Tumore prostata, radioterapia utilizzata solo per un paziente su 4

In Italia la radioterapia risulta sottoutilizzata contro il tumore della prostata. Si calcola che solo un paziente su quattro riceve questa tipologia di trattamento che può curare, o anche cronicizzare, la neoplasia. Lo scarso ricorso alla terapia può essere dovuto ad alcune difficoltà logistiche come i tempi d’attesa molto lunghi o l’eccessiva distanza dall’ospedale. Oppure dal mancato approccio multidisciplinare al paziente interessato dal tumore maschile più diffuso e frequente nel nostro Paese.
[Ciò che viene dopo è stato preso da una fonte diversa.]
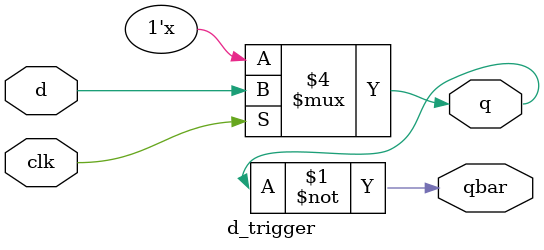
<source format=v>
`timescale 1ns/1ns
module d_trigger(d,clk,q,qbar);
    output reg q;
    output qbar;
    input d, clk;
    assign qbar = ~q;
    always @ (d or clk) begin
        if (clk)
       #1 q = d;
    end
endmodule
</source>
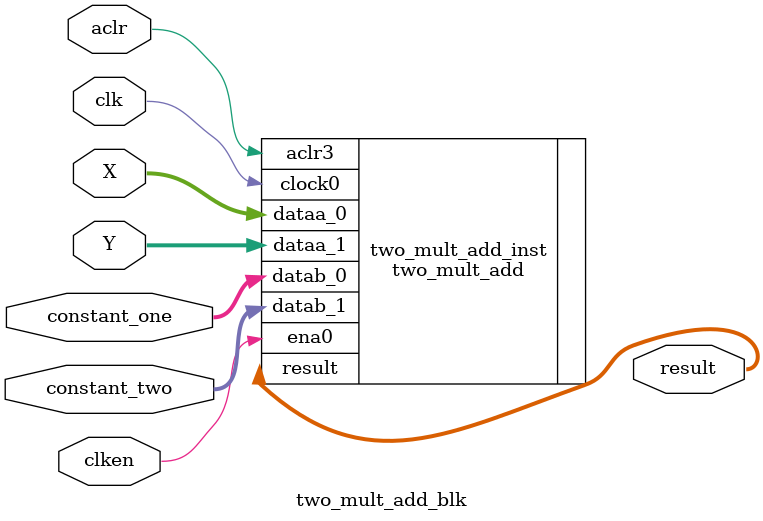
<source format=v>

module two_mult_add_blk(
	aclr,
	clken,
	clk,
	constant_one,
	constant_two,
	X,
	Y,
	result
);

input	aclr;
input	clken;
input	clk;
input	[17:0] constant_one;
input	[17:0] constant_two;
input	[17:0] X;
input	[17:0] Y;
output	[36:0] result;


two_mult_add	two_mult_add_inst(.clock0(clk),
							      .aclr3(aclr),
							      .ena0(clken),
								  .dataa_0(X),
	  							  .dataa_1(Y),
								  .datab_0(constant_one),
								  .datab_1(constant_two),
								  .result(result));

endmodule

</source>
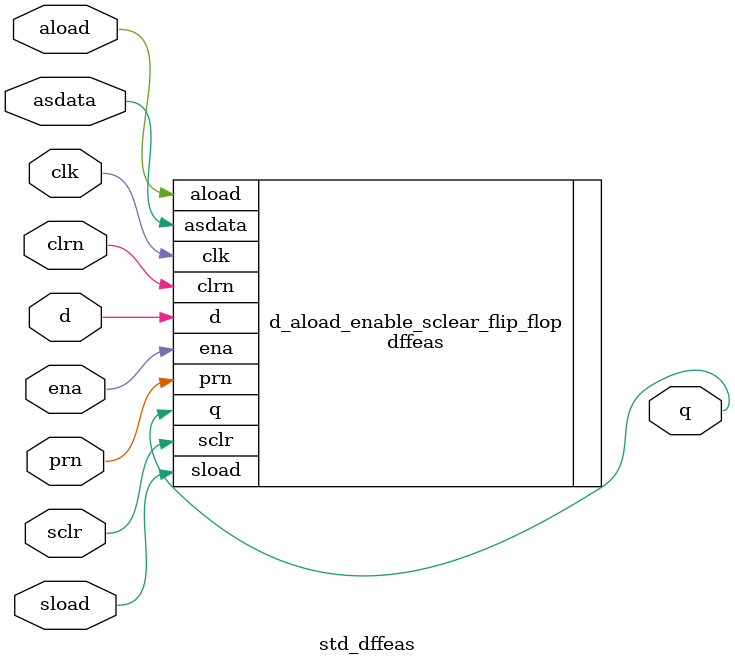
<source format=sv>
module std_dffeas
(
	input d,
	input clk,
	input clrn,
	input prn,
	input ena,
	input asdata,
	input aload,
	input sclr,
	input sload,
	output logic q
);

`ifdef NO_PRIMITIVES

	// In Altera devices, register signals have a set priority.
	// The HDL design should reflect this priority.
	always_ff @(negedge clrn, negedge prn, posedge aload, posedge clk) begin : d_aload_enable_sclear_flip_flop
		// The asynchronous reset signal has highest priority
		if (~clrn) begin
			q <= 1'b0;
		end else if (~prn) begin
			q <= 1'b1;
		end else if (aload) begin
			// Asynchronous load has next priority
			q <= asdata;
		end else begin
			// At a clock edge, if asynchronous signals have not taken priority,
			// respond to the appropriate synchronous signal.
			// Check for synchronous reset, then synchronous load.
			// If none of these takes precedence, update the register output 
			// to be the register input.
			if (ena) begin
				if (sclr) begin
					q <= 1'b0;
				end else if (sload) begin
					q <= asdata;
				end else begin
					q <= d;
				end
			end
		end
	end : d_aload_enable_sclear_flip_flop
	
`else
	
	dffeas d_aload_enable_sclear_flip_flop 
	(
		.d(d), 
		.clk(clk), 
		.clrn(clrn),
		.prn(prn),
		.ena(ena), 
		.asdata(asdata),
		.aload(aload), 
		.sclr(sclr), 
		.sload(sload), 
		.q(q)
	); 
	
`endif

endmodule: std_dffeas
</source>
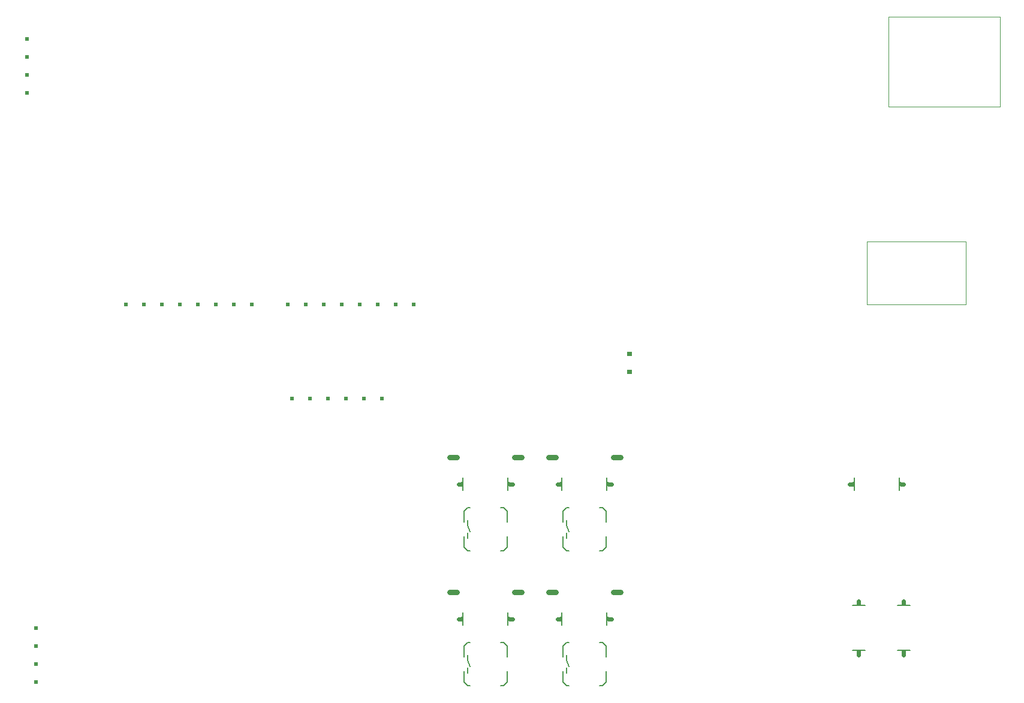
<source format=gbr>
G04 DipTrace 2.3.0.3*
%INTopAssy.gbr*%
%MOIN*%
%ADD20C,0.0*%
%ADD22C,0.0079*%
%ADD24C,0.006*%
%ADD25C,0.03*%
%ADD28C,0.024*%
%FSLAX44Y44*%
G04*
G70*
G90*
G75*
G01*
%LNTopAssy*%
%LPD*%
G36*
X22337Y24337D2*
X22537D1*
Y24537D1*
X22337D1*
Y24337D1*
G37*
G36*
X23337D2*
X23537D1*
Y24537D1*
X23337D1*
Y24337D1*
G37*
G36*
X24337D2*
X24537D1*
Y24537D1*
X24337D1*
Y24337D1*
G37*
G36*
X25337D2*
X25537D1*
Y24537D1*
X25337D1*
Y24337D1*
G37*
G36*
X26337D2*
X26537D1*
Y24537D1*
X26337D1*
Y24337D1*
G37*
G36*
X21337D2*
X21537D1*
Y24537D1*
X21337D1*
Y24337D1*
G37*
X34187Y13687D2*
D25*
X33787D1*
X30187D2*
X30587D1*
X39687D2*
X39287D1*
X35687D2*
X36087D1*
X39687Y21187D2*
X39287D1*
X35687D2*
X36087D1*
X34187D2*
X33787D1*
X30187D2*
X30587D1*
X33387Y17587D2*
D22*
Y18187D1*
X33187Y18387D1*
Y15987D2*
X33387Y16187D1*
Y16787D1*
X31187Y18387D2*
X30987Y18187D1*
Y17587D1*
X31187Y15987D2*
X30987Y16187D1*
Y16787D1*
X33187Y15987D2*
X33037D1*
X31187D2*
X31337D1*
X31187Y18387D2*
X31337D1*
X33187D2*
X33037D1*
X31187Y17687D2*
Y17387D1*
Y16987D2*
Y16687D1*
Y17387D2*
X31337Y17037D1*
X38887Y17587D2*
Y18187D1*
X38687Y18387D1*
Y15987D2*
X38887Y16187D1*
Y16787D1*
X36687Y18387D2*
X36487Y18187D1*
Y17587D1*
X36687Y15987D2*
X36487Y16187D1*
Y16787D1*
X38687Y15987D2*
X38537D1*
X36687D2*
X36837D1*
X36687Y18387D2*
X36837D1*
X38687D2*
X38537D1*
X36687Y17687D2*
Y17387D1*
Y16987D2*
Y16687D1*
Y17387D2*
X36837Y17037D1*
G36*
X18287Y29787D2*
X18087D1*
Y29587D1*
X18287D1*
Y29787D1*
G37*
G36*
X17287D2*
X17087D1*
Y29587D1*
X17287D1*
Y29787D1*
G37*
G36*
X16287D2*
X16087D1*
Y29587D1*
X16287D1*
Y29787D1*
G37*
G36*
X15287D2*
X15087D1*
Y29587D1*
X15287D1*
Y29787D1*
G37*
G36*
X14287D2*
X14087D1*
Y29587D1*
X14287D1*
Y29787D1*
G37*
G36*
X13287D2*
X13087D1*
Y29587D1*
X13287D1*
Y29787D1*
G37*
G36*
X12287D2*
X12087D1*
Y29587D1*
X12287D1*
Y29787D1*
G37*
G36*
X19287D2*
X19087D1*
Y29587D1*
X19287D1*
Y29787D1*
G37*
G36*
X27287D2*
X27087D1*
Y29587D1*
X27287D1*
Y29787D1*
G37*
G36*
X26287D2*
X26087D1*
Y29587D1*
X26287D1*
Y29787D1*
G37*
G36*
X25287D2*
X25087D1*
Y29587D1*
X25287D1*
Y29787D1*
G37*
G36*
X24287D2*
X24087D1*
Y29587D1*
X24287D1*
Y29787D1*
G37*
G36*
X23287D2*
X23087D1*
Y29587D1*
X23287D1*
Y29787D1*
G37*
G36*
X22287D2*
X22087D1*
Y29587D1*
X22287D1*
Y29787D1*
G37*
G36*
X21287D2*
X21087D1*
Y29587D1*
X21287D1*
Y29787D1*
G37*
G36*
X28287D2*
X28087D1*
Y29587D1*
X28287D1*
Y29787D1*
G37*
G36*
X7087Y10787D2*
X7287D1*
Y10587D1*
X7087D1*
Y10787D1*
G37*
G36*
Y9787D2*
X7287D1*
Y9587D1*
X7087D1*
Y9787D1*
G37*
G36*
Y8787D2*
X7287D1*
Y8587D1*
X7087D1*
Y8787D1*
G37*
G36*
Y11787D2*
X7287D1*
Y11587D1*
X7087D1*
Y11787D1*
G37*
G36*
X6587Y43537D2*
X6787D1*
Y43337D1*
X6587D1*
Y43537D1*
G37*
G36*
Y42537D2*
X6787D1*
Y42337D1*
X6587D1*
Y42537D1*
G37*
G36*
Y41537D2*
X6787D1*
Y41337D1*
X6587D1*
Y41537D1*
G37*
G36*
Y44537D2*
X6787D1*
Y44337D1*
X6587D1*
Y44537D1*
G37*
X33387Y10087D2*
D22*
Y10687D1*
X33187Y10887D1*
Y8487D2*
X33387Y8687D1*
Y9287D1*
X31187Y10887D2*
X30987Y10687D1*
Y10087D1*
X31187Y8487D2*
X30987Y8687D1*
Y9287D1*
X33187Y8487D2*
X33037D1*
X31187D2*
X31337D1*
X31187Y10887D2*
X31337D1*
X33187D2*
X33037D1*
X31187Y10187D2*
Y9887D1*
Y9487D2*
Y9187D1*
Y9887D2*
X31337Y9537D1*
X38887Y10087D2*
Y10687D1*
X38687Y10887D1*
Y8487D2*
X38887Y8687D1*
Y9287D1*
X36687Y10887D2*
X36487Y10687D1*
Y10087D1*
X36687Y8487D2*
X36487Y8687D1*
Y9287D1*
X38687Y8487D2*
X38537D1*
X36687D2*
X36837D1*
X36687Y10887D2*
X36837D1*
X38687D2*
X38537D1*
X36687Y10187D2*
Y9887D1*
Y9487D2*
Y9187D1*
Y9887D2*
X36837Y9537D1*
G36*
X30937Y12307D2*
X30837D1*
Y12067D1*
X30937D1*
Y12307D1*
G37*
G36*
X33537D2*
X33437D1*
Y12067D1*
X33537D1*
Y12307D1*
G37*
X30687Y12187D2*
D28*
X30837D1*
X30937Y11837D2*
D24*
Y12537D1*
X33437Y11837D2*
Y12537D1*
X33537Y12187D2*
D28*
X33687D1*
G36*
X36437Y12307D2*
X36337D1*
Y12067D1*
X36437D1*
Y12307D1*
G37*
G36*
X39037D2*
X38937D1*
Y12067D1*
X39037D1*
Y12307D1*
G37*
X36187Y12187D2*
D28*
X36337D1*
X36437Y11837D2*
D24*
Y12537D1*
X38937Y11837D2*
Y12537D1*
X39037Y12187D2*
D28*
X39187D1*
G36*
X36437Y19807D2*
X36337D1*
Y19567D1*
X36437D1*
Y19807D1*
G37*
G36*
X39037D2*
X38937D1*
Y19567D1*
X39037D1*
Y19807D1*
G37*
X36187Y19687D2*
D28*
X36337D1*
X36437Y19337D2*
D24*
Y20037D1*
X38937Y19337D2*
Y20037D1*
X39037Y19687D2*
D28*
X39187D1*
G36*
X30937Y19807D2*
X30837D1*
Y19567D1*
X30937D1*
Y19807D1*
G37*
G36*
X33537D2*
X33437D1*
Y19567D1*
X33537D1*
Y19807D1*
G37*
X30687Y19687D2*
D28*
X30837D1*
X30937Y19337D2*
D24*
Y20037D1*
X33437Y19337D2*
Y20037D1*
X33537Y19687D2*
D28*
X33687D1*
G36*
X52817Y10437D2*
X53057D1*
Y10337D1*
X52817D1*
Y10437D1*
G37*
G36*
Y13037D2*
X53057D1*
Y12937D1*
X52817D1*
Y13037D1*
G37*
X52937Y10187D2*
D28*
Y10337D1*
X53287Y10437D2*
D24*
X52587D1*
X53287Y12937D2*
X52587D1*
X52937Y13037D2*
D28*
Y13187D1*
G36*
X55317Y10437D2*
X55557D1*
Y10337D1*
X55317D1*
Y10437D1*
G37*
G36*
Y13037D2*
X55557D1*
Y12937D1*
X55317D1*
Y13037D1*
G37*
X55437Y10187D2*
D28*
Y10337D1*
X55787Y10437D2*
D24*
X55087D1*
X55787Y12937D2*
X55087D1*
X55437Y13037D2*
D28*
Y13187D1*
G36*
X55187Y19567D2*
X55287D1*
Y19807D1*
X55187D1*
Y19567D1*
G37*
G36*
X52587D2*
X52687D1*
Y19807D1*
X52587D1*
Y19567D1*
G37*
X55437Y19687D2*
D28*
X55287D1*
X55187Y20037D2*
D24*
Y19337D1*
X52687Y20037D2*
Y19337D1*
X52587Y19687D2*
D28*
X52437D1*
X54587Y40687D2*
D20*
Y45688D1*
X60787D2*
Y40687D1*
X58887Y29686D2*
X53387D1*
Y33186D1*
X58887D1*
Y29686D1*
G36*
X40314Y27048D2*
X40074D1*
Y26809D1*
X40314D1*
Y27048D1*
G37*
G36*
Y26048D2*
X40074D1*
Y25809D1*
X40314D1*
Y26048D1*
G37*
X54588Y45688D2*
D20*
X60787D1*
Y40686D2*
X54588D1*
M02*

</source>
E’ quanto si legge in un capitolo del 15° Rapporto sulla Condizione Assistenziale dei Malati Oncologici, presentato nei giorni scorsi nell’ambito della XVIII Giornata Nazionale del Malato Oncologico promossa da FAVO (Federazione italiana delle Associazioni di Volontariato in Oncologia). “Il carcinoma alla prostata colpisce ogni anno oltre 40mila uomini in Italia – sottolinea Francesco De Lorenzo, Presidente FAVO -. Oltre il 90% dei pazienti è vivo a cinque anni ma l’incidenza è in continua crescita e solo lo scorso anno abbiamo registrato più di 7.200 decessi. Diagnosi precoci e trattamenti innovativi sono fondamentali per riuscire a garantire una maggiore aspettativa di vita ai pazienti. La ricerca scientifica ha infatti reso disponibili nuovi ed efficaci strumenti ai clinici. Va tuttavia incentivata la multidisciplinarietà e quindi la collaborazione strutturale tra diversi specialisti. Rimane questo l’approccio migliore nel contrasto a tutte le forme di tumore urologico”. “La radioterapia di alta precisione offre al paziente trattamenti sicuri, veloci ed efficaci e con un rapporto tra costo e beneficio molto favorevole – aggiunge la Prof.ssa Barbara Jereczek, Direttore della Divisione di Radioterapia presso l’IEO di Milano -. Negli ultimi anni abbiamo visto un grande sviluppo tecnologico che ne ha migliorato in modo significato la tossicità. Rappresenta senza dubbio una premessa per il continuo perfezionamento delle cure nel trattamento del tumore prostatico.  E’ inoltre indicata in tutte le fasi della patologia e può essere utilizzata da sola o associata ad altre modalità terapeutiche. Proprio il suo frequente utilizzo in combinazione ad altre terapie rende necessaria la multidisciplinarietà che consente una selezione migliore delle terapie e favorisce anche il dialogo con il paziente”.